#### Activity
Your output should reproduce each entry exactly, with none of its pictures.

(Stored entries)

"""

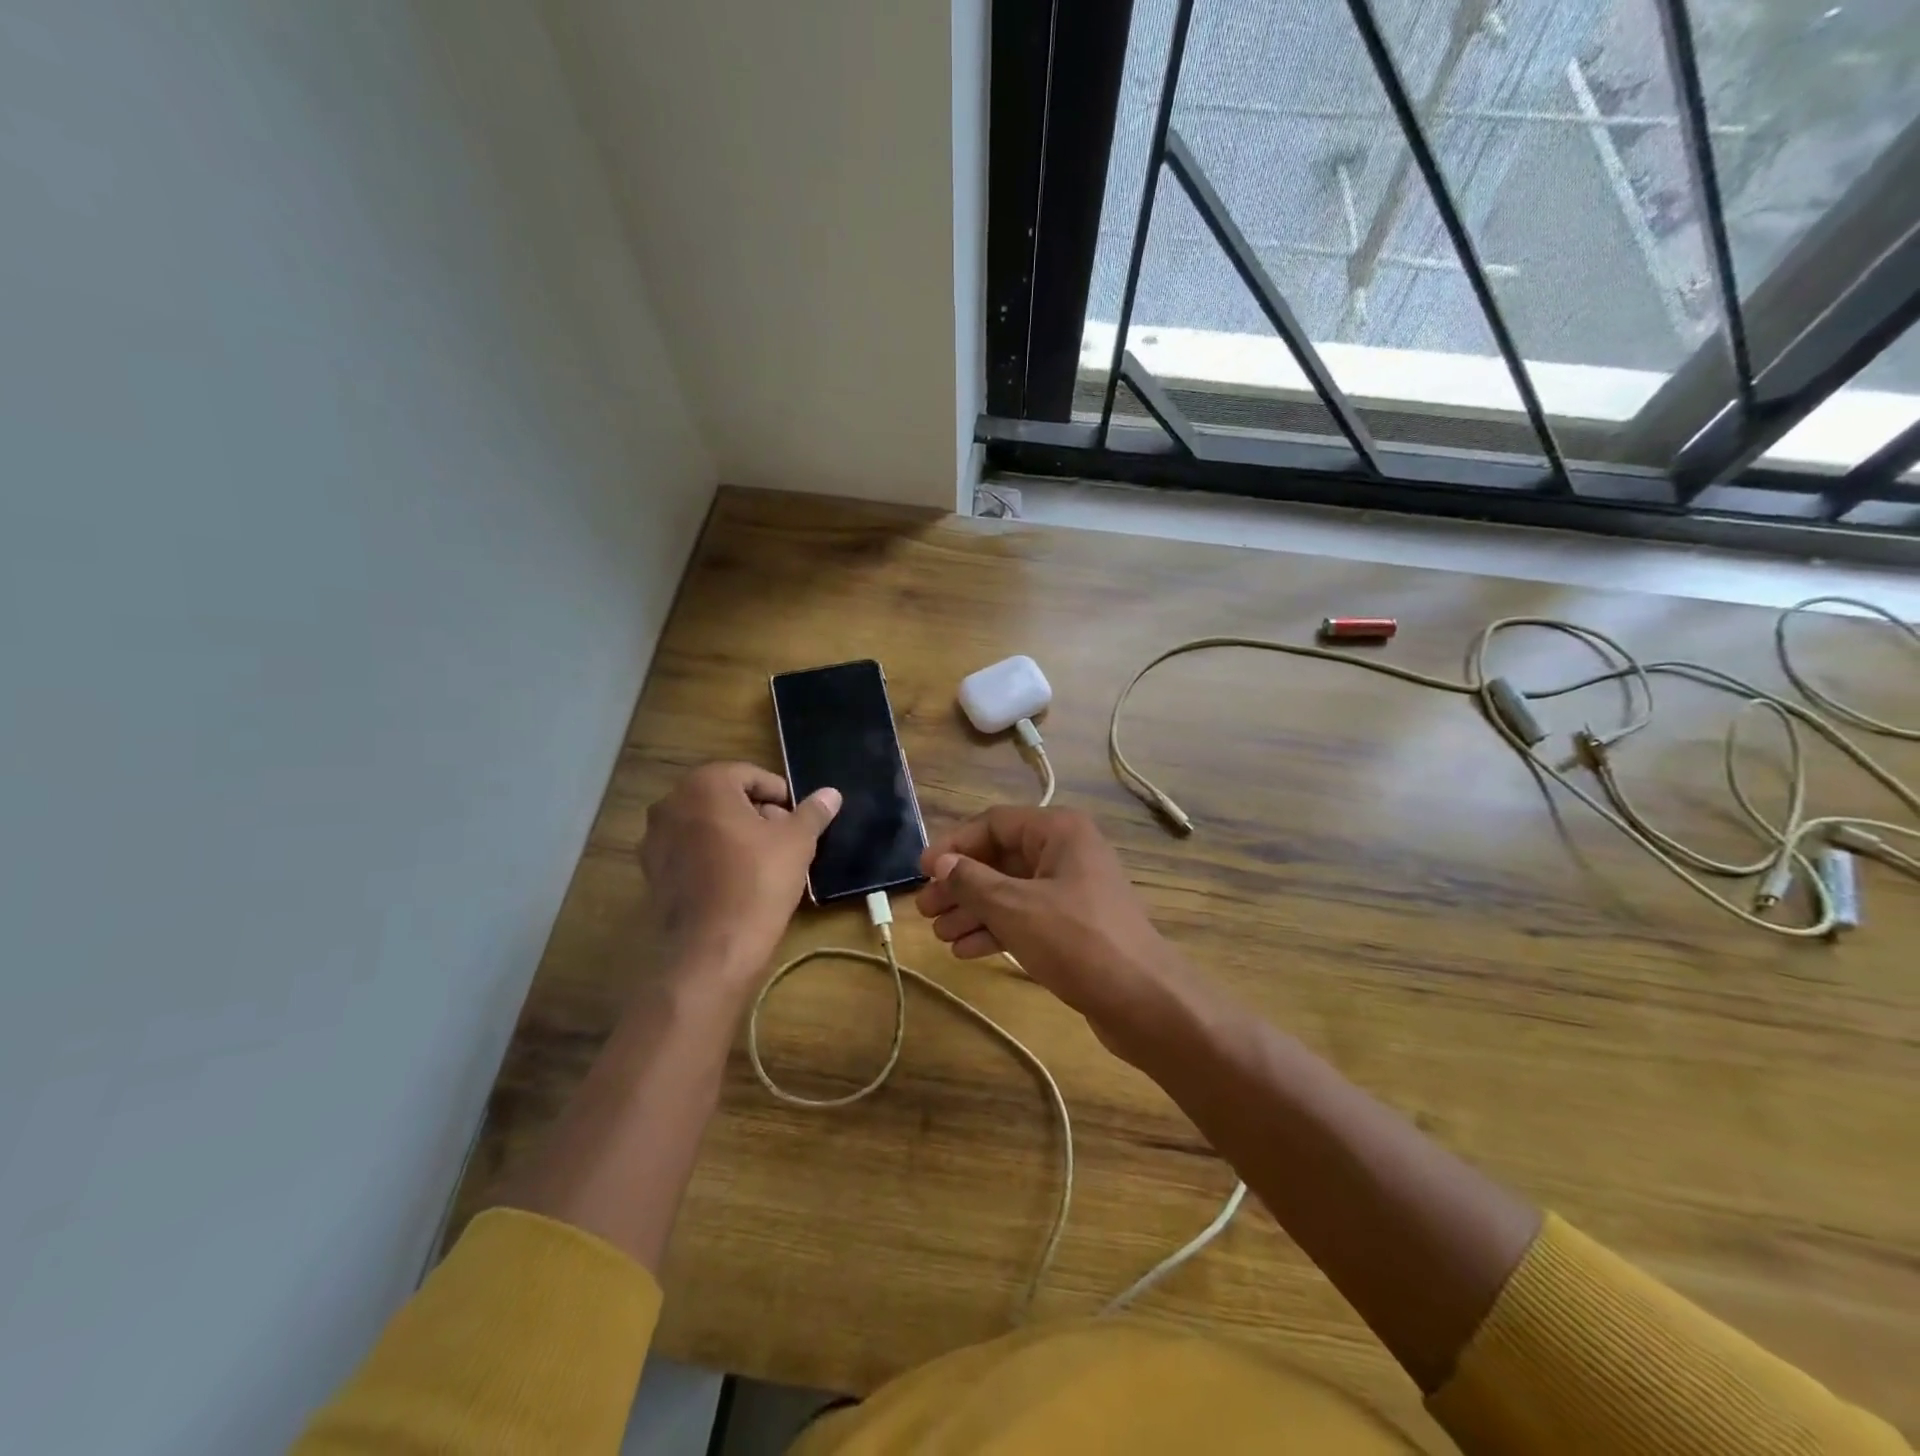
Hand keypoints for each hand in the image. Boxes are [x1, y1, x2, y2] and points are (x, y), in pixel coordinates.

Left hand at [639, 762, 839, 996]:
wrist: (713, 947)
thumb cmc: (759, 881)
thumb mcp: (797, 842)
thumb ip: (813, 812)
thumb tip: (831, 793)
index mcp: (705, 784)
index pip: (750, 775)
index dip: (780, 794)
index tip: (798, 818)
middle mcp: (671, 803)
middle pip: (725, 796)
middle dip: (756, 812)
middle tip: (784, 838)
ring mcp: (655, 838)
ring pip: (706, 823)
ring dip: (734, 833)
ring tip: (763, 860)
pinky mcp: (652, 870)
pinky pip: (690, 850)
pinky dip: (712, 855)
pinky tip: (736, 879)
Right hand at [913, 806, 1188, 1057]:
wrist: (1144, 1001)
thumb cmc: (1076, 941)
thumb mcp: (1015, 908)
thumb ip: (972, 881)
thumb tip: (941, 863)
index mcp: (1059, 831)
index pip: (994, 823)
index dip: (955, 845)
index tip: (922, 871)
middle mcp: (1067, 852)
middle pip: (1001, 858)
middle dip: (961, 884)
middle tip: (925, 909)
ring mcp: (1073, 890)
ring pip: (1011, 890)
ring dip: (974, 909)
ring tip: (939, 934)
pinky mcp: (1075, 925)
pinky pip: (1026, 916)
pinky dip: (997, 929)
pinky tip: (965, 950)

"""

#### Solution
Hand keypoints for each hand in the image. Boxes are [x1, y1, x2, y2] and points are (x, y), in pixel coordinates.

Left hand at [639, 762, 839, 996]:
wrist: (713, 947)
thumb cmc: (759, 881)
thumb mcp: (797, 842)
thumb ip: (813, 812)
thumb tip: (831, 793)
index mcp: (705, 784)
index pip: (750, 775)
index dip: (780, 794)
index tip: (798, 818)
middle mcp: (671, 803)
middle pip: (725, 796)
middle dip: (756, 812)
middle tip: (784, 838)
ring mcp: (655, 838)
ring pip: (706, 823)
ring dip: (734, 833)
ring tip: (763, 860)
pinky mcp: (652, 870)
pinky pip: (690, 850)
pinky dip: (712, 855)
pinky tip: (736, 879)
Right hand at [913, 806, 1188, 1057]:
wrist: (1144, 1001)
thumb cmc: (1076, 941)
thumb mcp: (1015, 908)
thumb ip: (972, 881)
thumb tip: (941, 863)
index mcp: (1059, 831)
index pip: (994, 823)
index dip: (955, 845)
index tip: (922, 871)
middle mcp: (1067, 852)
middle pip: (1001, 858)
middle dip: (961, 884)
middle tip: (925, 909)
ring mcp: (1073, 890)
ring pip: (1011, 890)
ring dip: (974, 909)
ring tip: (939, 934)
pinky mcp: (1075, 925)
pinky pip: (1026, 916)
pinky dip: (997, 929)
pinky tip: (965, 950)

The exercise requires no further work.